Les dérives commerciales restent proscrites

Concrètement, quels changements pourraient découler de cet avis ? Dans son rapport, le Conseil d’État détaille quinze propositions.

Aujourd’hui, les libérales peuvent afficher leurs coordonnées dans l’annuaire ou sur Internet et apposer sur leur cabinet une plaque portant leur nom, leur numéro de téléphone et leurs diplômes, mais c’est à peu près tout. Elles pourraient désormais proposer une description plus précise de leur parcours, de leurs compétences et pratiques professionnelles - en indiquant si elles ont un public privilégié, comme les enfants, ou la maîtrise d’une langue étrangère - ou encore de leurs conditions matérielles d’exercice, en précisant par exemple si elles acceptent la carte bancaire. En revanche, toujours pas question d’exercer la profession « comme un commerce » - en placardant des affiches dans la rue - ni de se livrer à la publicité comparative, en se prétendant plus experte ou moins chère qu’une autre Idel du secteur. Le Conseil d’État se dit aussi opposé à tout référencement numérique payant, tout en reconnaissant qu’il n’a « pas de solution à apporter aux dérives existantes ». « Juridiquement, les dérives commerciales restent contraires aux principes édictés par le Code de la santé publique et les codes de déontologie, assure Bruno Bachini. Les détails d’application du principe de libre communication seront déterminés sous la responsabilité des ordres professionnels, qui veilleront au respect des bonnes pratiques. » L’application de ces recommandations ne sera donc pas immédiate. « On n’a pas encore de calendrier, confirme Patrick Chamboredon. Il va falloir réfléchir aux diplômes et titres que nous allons labelliser et qui pourront apparaître sur la plaque. Il me semble également indispensable de travailler avec les pays voisins afin d’harmoniser les règles au niveau européen. » Le gros du travail de l’Ordre consistera à adapter son Code de déontologie, dont il estime que le rôle de régulateur est « renforcé » par l’avis du Conseil d’État. Mais aura-t-il les moyens de maintenir un semblant d’équilibre entre les gros cabinets qui pourront s’offrir des sites Internet performants et les autres ? « De toute façon, nos patients sont assez âgés et il existe une réelle fracture numérique, explique Patrick Chamboredon. Je ne pense pas qu’un site coûteux permette de capter énormément de clientèle. Le facteur de proximité reste primordial dans notre activité. »

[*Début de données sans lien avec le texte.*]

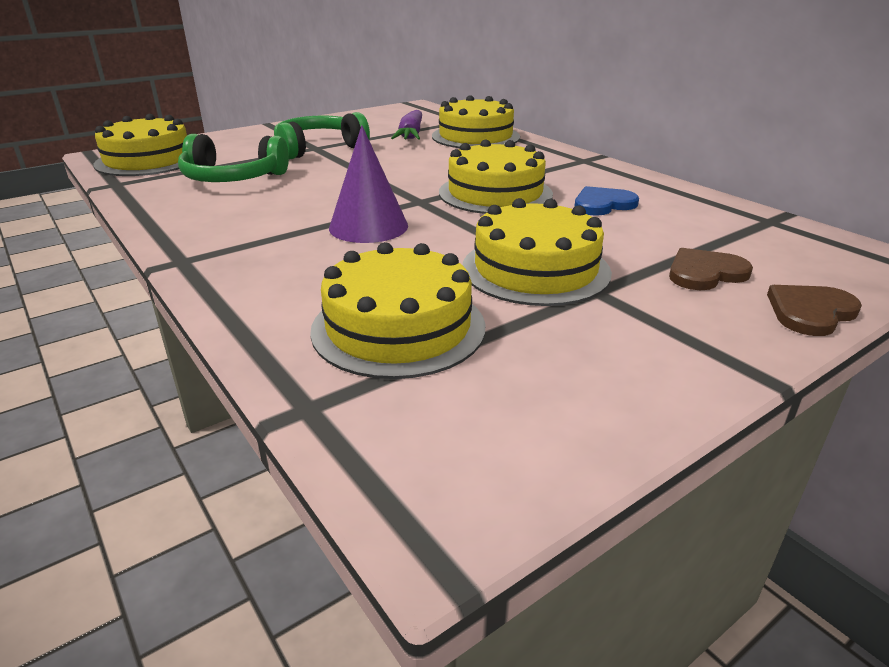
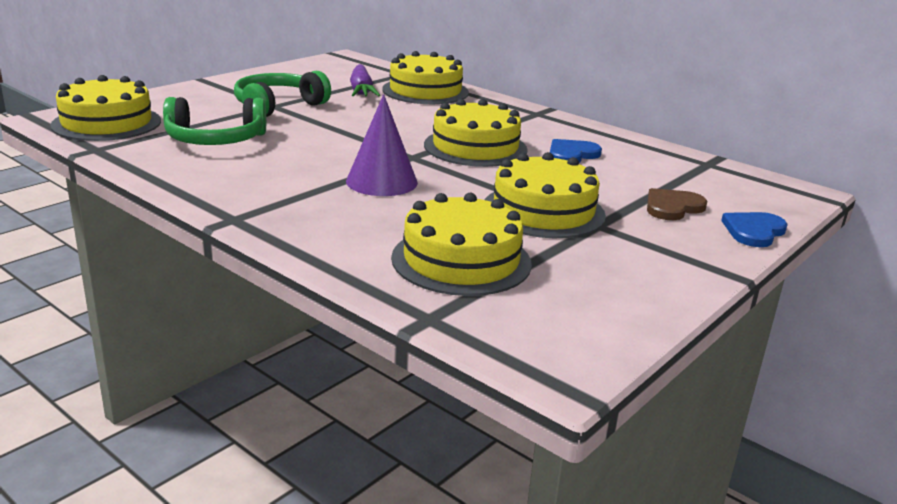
camera: 15 degrees left, 5 degrees down
(810, 312) = (754, 231): brown heart -> blue heart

LA GRANDE LIBERTÉ DU MODÈLE BELGE

L’étude du Conseil d’État s’appuie notamment sur un arrêt récent de la Cour de justice de l’Union européenne, saisie par la Belgique, qui a jugé contraire au droit européen une prohibition absolue de la publicité relative aux soins. En effet, outre-Quiévrain, la publicité est autorisée, avec quelques restrictions concernant la mention de la gratuité des prestations de santé ou tout référence à l’intervention de l’assurance soins de santé dans le coût des prestations. Un modèle très libre que la France ne devrait pas rejoindre dans l’immédiat, même si les recommandations du Conseil d’État sont suivies.

INFO +

Pub ou info ?

Le Code de la santé publique interdit la réclame à l’Idel. Mais il l’autorise à diffuser entre autres ses prénoms, nom, adresse, numéros de téléphone, horaires. Des informations “utiles” aux usagers… Fiche à lire sur le site de l’ONI (bit.ly/2tyhucj).